Oil Up on Economic Data Despite EU Contagion Worry

Oil prices rose Tuesday on supportive data that pointed to continued economic growth in the fourth quarter, sending U.S. crude to a 16-week peak and offsetting concerns that the euro zone debt crisis will keep spreading.

Trading was choppy and Brent's December crude contract and U.S. December crude options expired, contributing to oil's price volatility, brokers and analysts said.

U.S. retail sales rose and wholesale prices fell in October and a gauge of New York state manufacturing showed growth in November, bolstering hopes for a stronger fourth-quarter economy.

Data showing the German and French economies managed to expand in the third quarter added support.

``The U.S. data helped, especially the retail sales, the Germany and France growth wasn't so bad and the expiration of December Brent and U.S. crude options will add to the volatility even as everyone worries about Europe's debt problems,'' said Gene McGillian, analyst at Tradition Energy in Stamford, Connecticut.

Oil's strength came despite a stronger dollar index, measuring the greenback against a basket of currencies. A stronger dollar can pressure dollar-denominated commodities.

The euro fell against the dollar and hit a five-week low against the yen.

Evidence of contagion came as Italian government bond yields again topped 7 percent, a financing level seen as unsustainable.

U.S. stocks were higher, but also in choppy trading, led by gains in technology shares after concern about Europe had seemed to offset the cheery economic data.

Expiring ICE Brent December crude rose 50 cents to settle at $112.39 a barrel. The day's $111.62 low neared Brent's $111.43 100-day moving average and the $113.14 intraday peak was just above the 200-day moving average of $113.09.

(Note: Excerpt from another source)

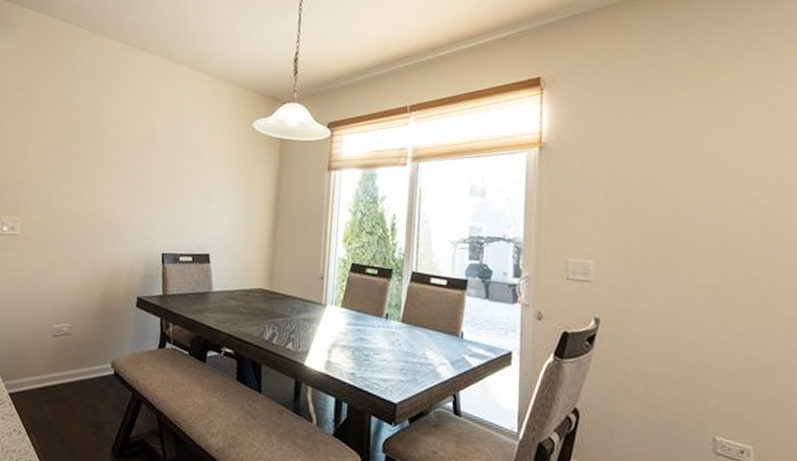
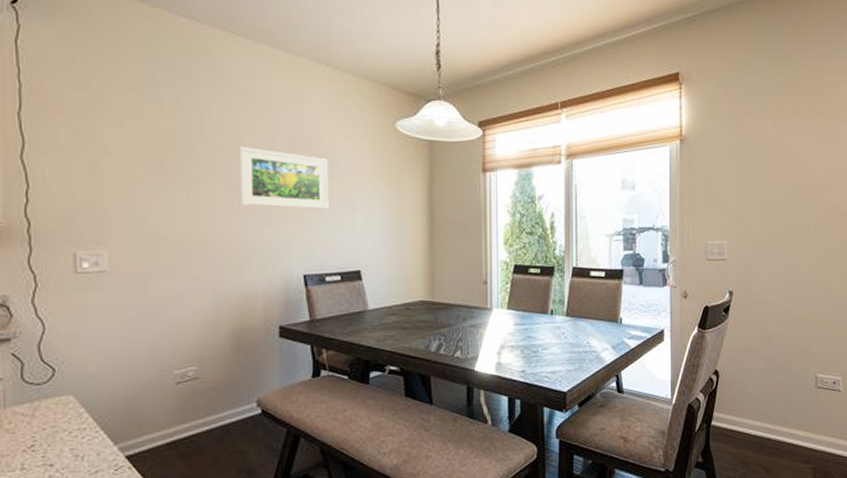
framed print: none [120,139,193,197] -> present [238,147,329,210]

Brent January crude settled at $112.18, up 90 cents.

U.S. December crude rose $1.23 to settle at $99.37 a barrel, the highest close since July 26, after hitting a high at $99.84.

U.S. crude again neared 70 on the relative strength index on 14-day moving basis, a level that indicates it has been overbought and could be due for a correction lower.

Brent's premium to U.S. crude narrowed to $12.57 a barrel intraday, the lowest since hitting $12.44 on June 27 as the spread continued its retreat from the $19.91 intraday peak reached on Nov. 8.

ICE Brent experienced one of the quietest expiries of its front contract in months, reflecting a better supplied prompt oil market in Europe as Libyan and West African crude oil flowed into the region, traders said.

After being unable to reach consensus on a production targets at its June meeting, OPEC is scheduled to meet again Dec. 14.

Iran's OPEC Governor Mohammad Ali Khatibi told Reuters that it was pressure from officials of consumer countries to increase production that led to the lack of consensus at the June meeting.


U.S. crude oil and refined products stockpiles were expected to have fallen last week, a survey of Reuters analysts showed.

Crude stocks were expected to be down 1.2 million barrels and distillate inventories were expected to be down 2.1 million barrels.

Gasoline stocks were estimated to be down 700,000 barrels.

U.S. retail gasoline demand remained sharply lower versus the year-ago period last week as pump prices stayed well above the 2010 period, MasterCard said in a weekly report.

Investors awaited fresh snapshots of U.S. oil inventories, starting with a report from the American Petroleum Institute on Tuesday at 4:30 p.m. EST (2130 GMT). The U.S. Energy Information Administration's report is due on Wednesday at 10:30 a.m. EST.